Maybe the answer here will be along the lines of Karpathy's musings about making LLMs work directly with pixels (images of text), instead of encoded text and tokenizers [1]. An AI tool would take the document visually-standard legal document form, and read it, and produce output with edits, redlines, etc as directed by the user.

[1] https://x.com/karpathy/status/1980397031542989305


Diffing the XML is a complete nonstarter. I've spent years working with the OpenXML format and can assure you it is very complex even for a professional software engineer with 10 years of experience.

The diff of the document (referred to as a "redline") is what lawyers send to the client and their counterparties. It's essential that the redline is legible for all parties and reflects their professionalism.

Moreover, it is not enough to see the structural changes between the versions. A lawyer needs to see the formatting changes between the versions as well which cannot be accomplished by diffing XML files.


And, importantly, there already is an official diff tool: the "Compare" button.

Correct. Solely relying on the built in Word Compare tool results in a whole host of version control issues, however, which I outline in detail in my post "On Building Git for Lawyers."

https://theredline.versionstory.com/p/on-building-git-for-la...


Something I've started doing in my workflow is using Pandoc to convert between Markdown and DOCX when authoring long documents. This lets me put the Markdown into Git and apply the Gemini CLI to it. When referencing other documents, I'll also convert them to MD and drop them into a folder so I can tell the AI to read them and cross-reference things.

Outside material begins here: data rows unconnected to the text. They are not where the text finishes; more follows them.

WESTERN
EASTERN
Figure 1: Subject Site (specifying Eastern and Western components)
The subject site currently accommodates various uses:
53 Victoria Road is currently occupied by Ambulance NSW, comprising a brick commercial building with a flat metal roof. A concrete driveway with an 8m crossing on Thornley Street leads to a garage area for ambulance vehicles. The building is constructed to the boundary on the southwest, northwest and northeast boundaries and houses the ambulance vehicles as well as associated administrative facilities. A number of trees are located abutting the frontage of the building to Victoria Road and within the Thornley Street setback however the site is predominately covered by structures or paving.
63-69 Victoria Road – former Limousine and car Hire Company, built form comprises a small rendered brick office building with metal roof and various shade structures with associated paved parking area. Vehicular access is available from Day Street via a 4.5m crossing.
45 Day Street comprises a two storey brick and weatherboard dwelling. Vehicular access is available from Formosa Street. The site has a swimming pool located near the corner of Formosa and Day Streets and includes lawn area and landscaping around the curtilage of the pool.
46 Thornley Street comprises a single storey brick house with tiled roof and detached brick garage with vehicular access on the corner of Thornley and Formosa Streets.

At the start of the project the Markdown is authoritative, and the DOCX is just for previewing the styling. (Pandoc can insert the text into a layout template with place holders.)

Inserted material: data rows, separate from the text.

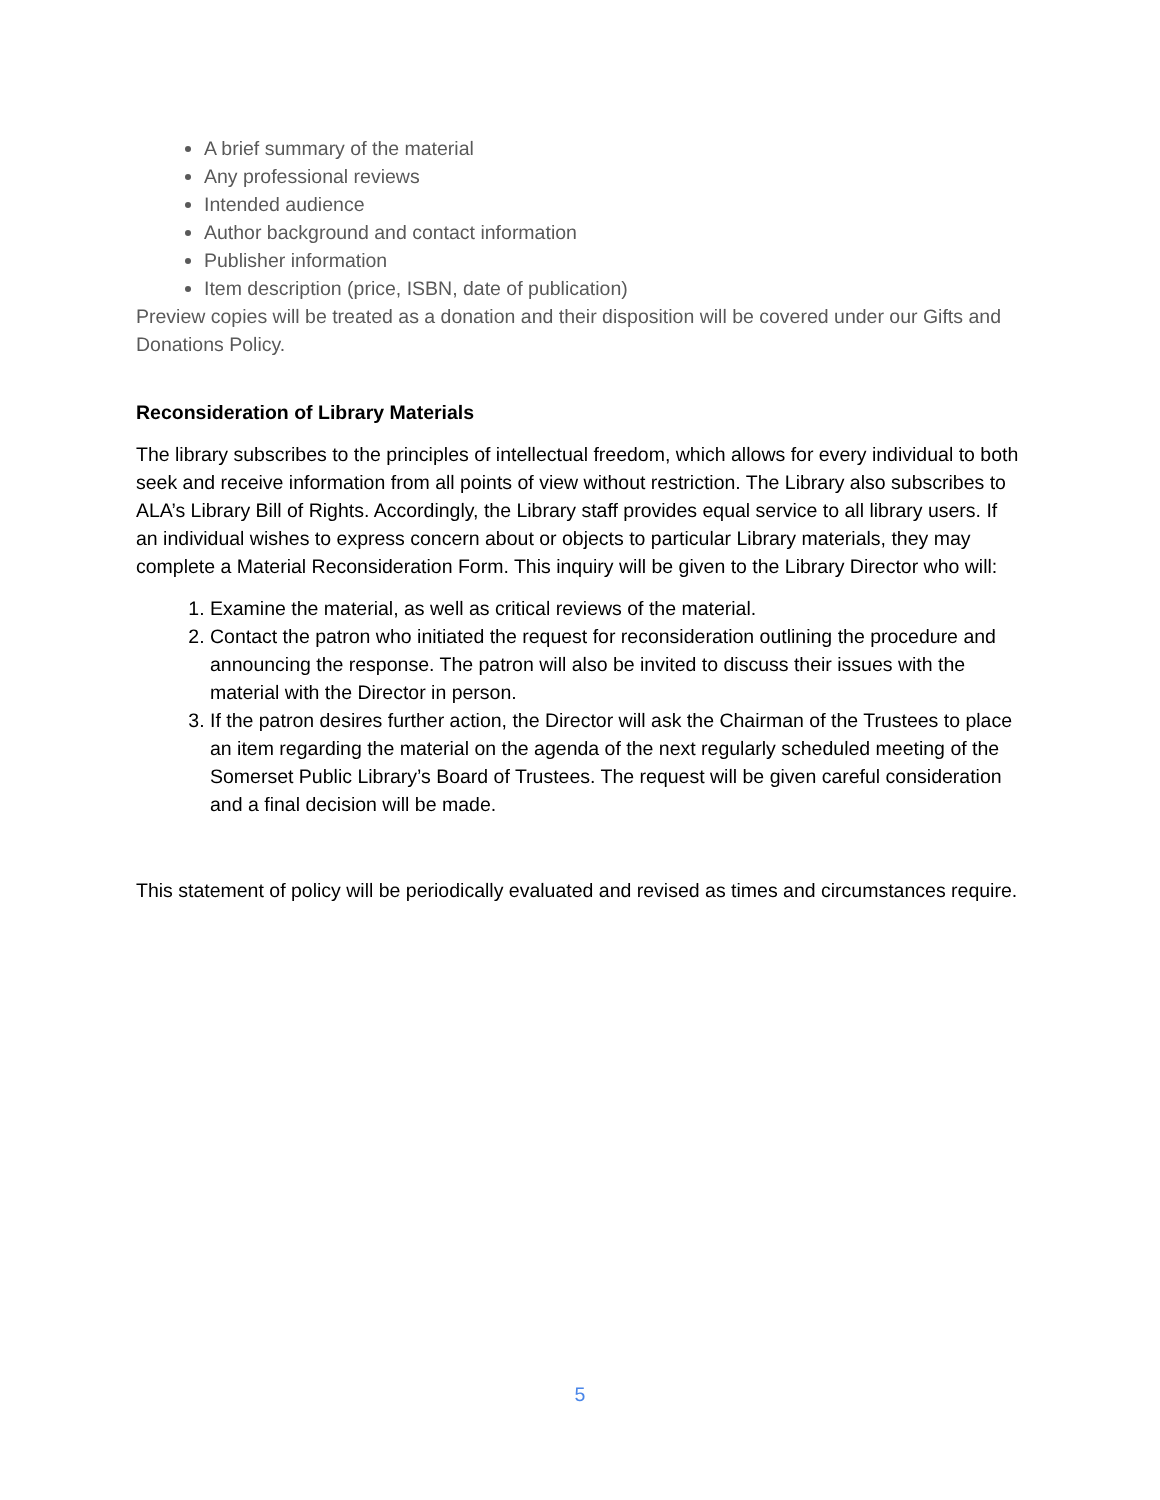A brief summary of the material
Any professional reviews
Intended audience
Author background and contact information
Publisher information
Item description (price, ISBN, date of publication)
Preview copies will be treated as a donation and their disposition will be covered under our Gifts and Donations Policy.
Reconsideration of Library Materials
The library subscribes to the principles of intellectual freedom, which allows for every individual to both seek and receive information from all points of view without restriction. The Library also subscribes to ALA’s Library Bill of Rights. Accordingly, the Library staff provides equal service to all library users. If an individual wishes to express concern about or objects to particular Library materials, they may complete a Material Reconsideration Form. This inquiry will be given to the Library Director who will:
1. Examine the material, as well as critical reviews of the material.
2. Contact the patron who initiated the request for reconsideration outlining the procedure and announcing the response. The patron will also be invited to discuss their issues with the material with the Director in person.
3. If the patron desires further action, the Director will ask the Chairman of the Trustees to place an item regarding the material on the agenda of the next regularly scheduled meeting of the Somerset Public Library’s Board of Trustees. The request will be given careful consideration and a final decision will be made.
This statement of policy will be periodically evaluated and revised as times and circumstances require.
5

Towards the end of a project I'll start treating the DOCX as authoritative but continue generating Markdown from it, so I can run the AI over it as a final proof-read or whatever.

This is similar to what people used to do with DocBook, but with a more friendly text format and a more AI-friendly "modern" workflow with Git, etc...


I do this with asciidoc instead of- same advantages with git and llms but you get a tremendous amount more styling and functionality.

It's easy to think that Word's functionality is what you see on the Ribbon, mentally map that to Google Docs, and think that the latter can replace the former. But Word is extremely deep. The templating and style sheets allow for a level of fine grained control that doesn't exist in alternatives. There are features that exist purely for the legal market, like Table of Authorities, and customizable line numbering and hyphenation.

Maybe one day there'll be a product to replace Word, but it won't succeed by claiming to be a generalist replacement but only as a niche product that solves a particularly painful problem for lawyers and then expands over time to capture more use cases.


I completely agree.

On the Google Docs front — I wrote specifically about its viability as a Word successor in an earlier post, "Why Lawyers Will Never Use Google Docs".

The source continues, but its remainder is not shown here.